[WORK TO COMPLETE] Wherever the word "arstechnica" appears in a line of the data, that line should be copied.

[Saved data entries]
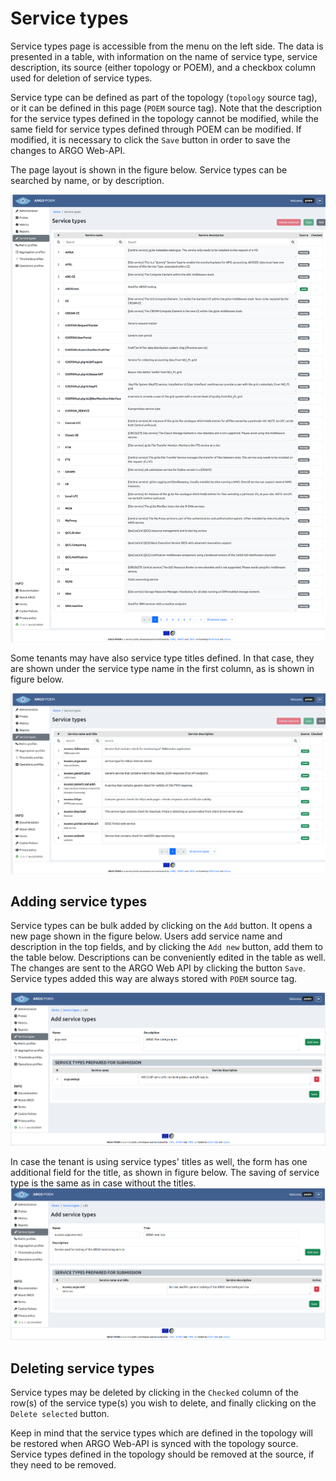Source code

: # Service types

Service types page is accessible from the menu on the left side. The data is presented in a table, with information on the name of service type, service description, its source (either topology or POEM), and a checkbox column used for deletion of service types.

Service type can be defined as part of the topology (`topology` source tag), or it can be defined in this page (`POEM` source tag). Note that the description for the service types defined in the topology cannot be modified, while the same field for service types defined through POEM can be modified. If modified, it is necessary to click the `Save` button in order to save the changes to ARGO Web-API.

The page layout is shown in the figure below. Service types can be searched by name, or by description.

![Tenant Service Types](figures/tenant_servicetypes.png)

Some tenants may have also service type titles defined. In that case, they are shown under the service type name in the first column, as is shown in figure below.

![Tenant Service Types with Titles](figures/tenant_servicetypes_with_titles.png)

## Adding service types

Service types can be bulk added by clicking on the `Add` button. It opens a new page shown in the figure below. Users add service name and description in the top fields, and by clicking the `Add new` button, add them to the table below. Descriptions can be conveniently edited in the table as well. The changes are sent to the ARGO Web API by clicking the button `Save`. Service types added this way are always stored with `POEM` source tag.

![Tenant Service Types Bulk Add](figures/tenant_servicetypes_bulk_add.png)

In case the tenant is using service types' titles as well, the form has one additional field for the title, as shown in figure below. The saving of service type is the same as in case without the titles.
![Tenant Service Types Bulk Add with Titles](figures/tenant_servicetypes_bulk_add_with_titles.png)

## Deleting service types

Service types may be deleted by clicking in the `Checked` column of the row(s) of the service type(s) you wish to delete, and finally clicking on the `Delete selected` button. 

Keep in mind that the service types which are defined in the topology will be restored when ARGO Web-API is synced with the topology source. Service types defined in the topology should be removed at the source, if they need to be removed.
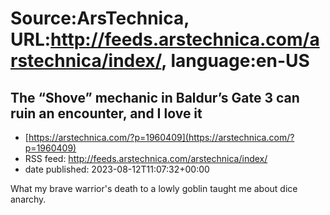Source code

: # Source:ArsTechnica, URL:http://feeds.arstechnica.com/arstechnica/index/, language:en-US

## The “Shove” mechanic in Baldur’s Gate 3 can ruin an encounter, and I love it
 - [https://arstechnica.com/?p=1960409](https://arstechnica.com/?p=1960409)
 - RSS feed: http://feeds.arstechnica.com/arstechnica/index/
 - date published: 2023-08-12T11:07:32+00:00

What my brave warrior's death to a lowly goblin taught me about dice anarchy.

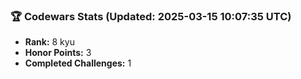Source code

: ### 🏆 Codewars Stats (Updated: 2025-03-15 10:07:35 UTC)

- **Rank:** 8 kyu
- **Honor Points:** 3
- **Completed Challenges:** 1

[THE ANSWER]
: # Source:ArsTechnica, URL:http://feeds.arstechnica.com/arstechnica/index/, language:en-US
 - [https://arstechnica.com/?p=1960409](https://arstechnica.com/?p=1960409)
 - RSS feed: http://feeds.arstechnica.com/arstechnica/index/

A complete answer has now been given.